The program helps breeders and researchers to monitor changes in genetic variability and population structure, with limited costs from preparing datasets.

The current version of ENDOG calculates effective population size following various methodologies including regression approaches, and in particular calculation from individual increase in inbreeding and modified to account for avoidance of self-fertilization.


ENDOG Individual Pedigree submenu screen

Highlights of the ENDOG program

Why has ENDOG become a popular software for scientists and breeders?

Using ENDOG for your genetic analyses allows you to fit your data to real-world populations. It is specifically designed for analyzing diploid populations in which selfing is not possible.

It allows you to compute reliable genetic parameters, particularly effective population sizes even when pedigrees are shallow (have accumulated, on average three, or more generations). The authors have also made available a version of the program in which selfing is possible to allow plant breeders to carry out genealogical analyses.

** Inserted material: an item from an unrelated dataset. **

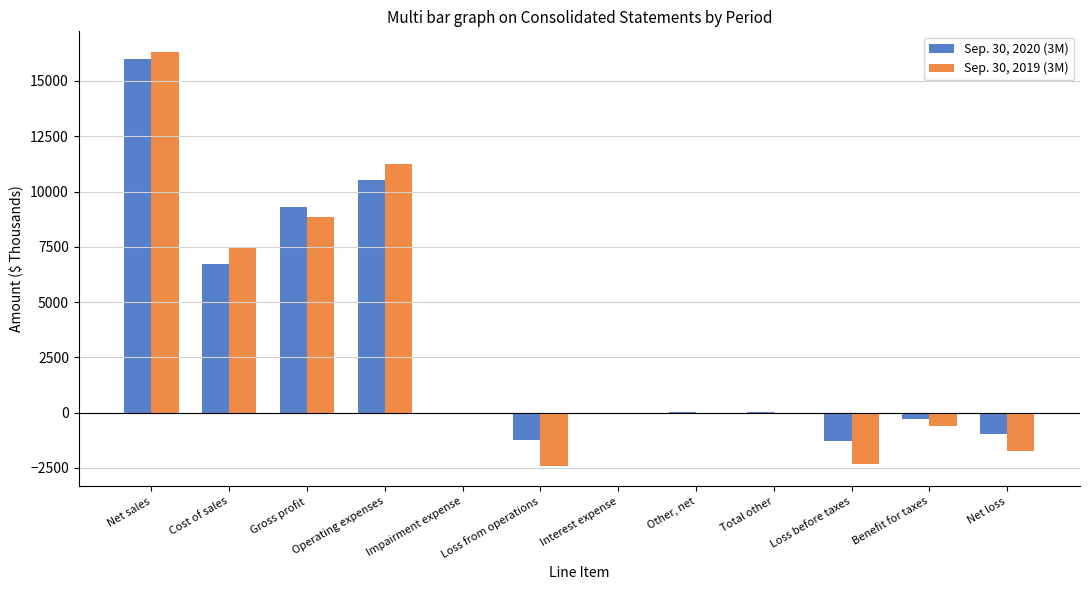

Between Net loss and Gross profit, which is larger?

Gross profit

What about ENDOG quality: availability, usability and flexibility?

  • Free software: ENDOG is a freely available software. You can download here the latest version 4.8 (10 November 2010, in English), an additional file for the Selfing Version (28 September 2011), and Endog 4.0 (15 November 2006, in Spanish).
  • Intuitive: Users can upload bulk pedigree data with a limited need for formatting. ENDOG provides tools to help users check for errors. Interface, Access Tables and .txt files generated by ENDOG are user-friendly and self-informative.
  • Software documentation: The ENDOG users’ guide provides information on the methods implemented in the software, but also gives tips to help any users trying out the software for the first time via the ENDOG interface. In addition, the authors are known to be very responsive to users’ questions.
  • A compiled version of ENDOG is available for the Microsoft Windows environment only.
  • Tested in several studies: The ENDOG program has been cited 191 times in papers indexed in the Web of Knowledge.

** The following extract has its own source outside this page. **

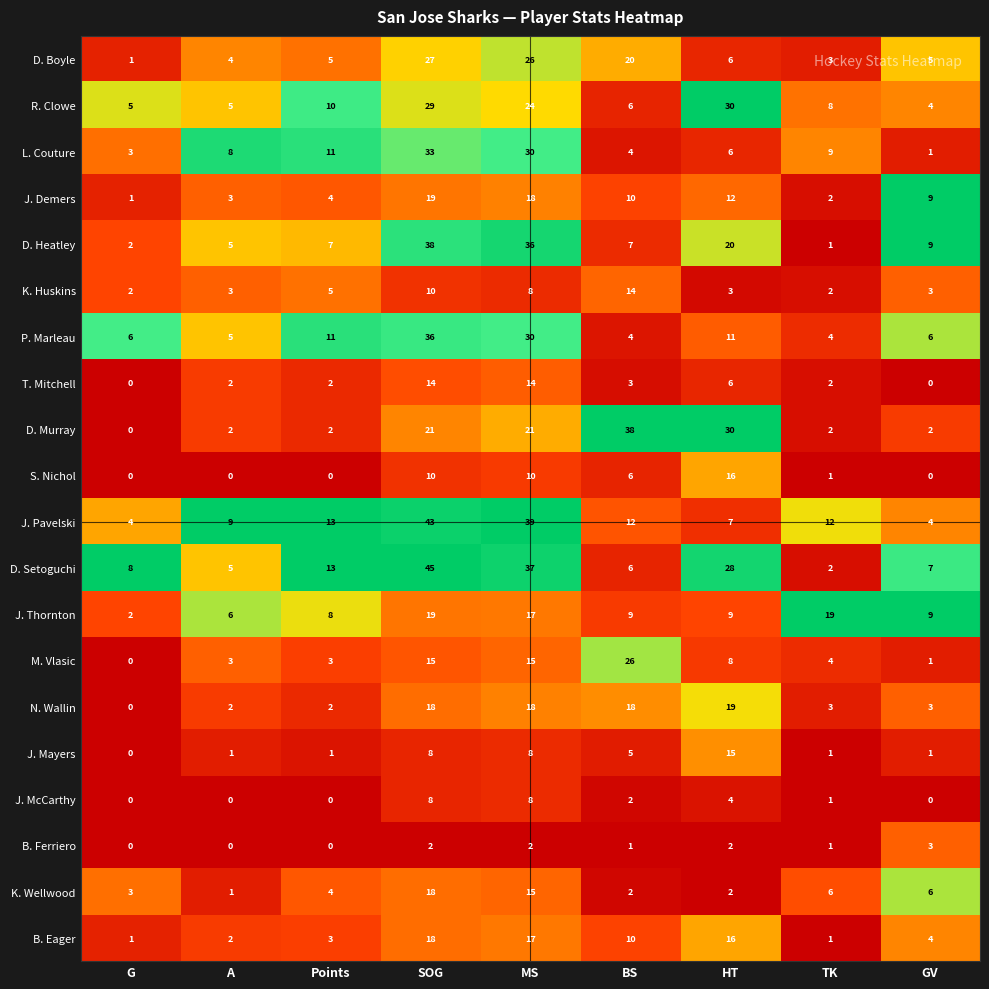

What is the average value of the K. Huskins series?

6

ENDOG Founders submenu screen

 About the author:

Dr. Juan Pablo Gutiérrez, DVM, graduated from the UCM (Complutense University of Madrid) in Spain at the School of Veterinary Medicine in 1987, and completed a post-graduate degree at the same University in 1991. He  also completed a degree in computer engineering at the UNED (National University of Distance Education) in Spain, with a specialization in Animal Breeding in 1989.

He is currently a Full Professor at the Department of Animal Production at the UCM, and the Director of the UCM Consolidated Research Group MOSEVAR (Animal Selection and Genetic Evaluation Models). As of July 2017, he has 30 years of experience in the field of animal breeding, and has published approximately 200 research papers, 91 of which are published in journals appearing in JCR (Journal Citation Reports). He has worked in genetic evaluation in multiple species including many breeds of cattle, sheep, mice, alpacas and horses.

Felix Goyache and Isabel Cervantes are co-authors.


(Gutiérrez and Goyache, 2005) A note on ENDOG: a computer program for analysing pedigree information. Journal of Animal Breeding and Genetics.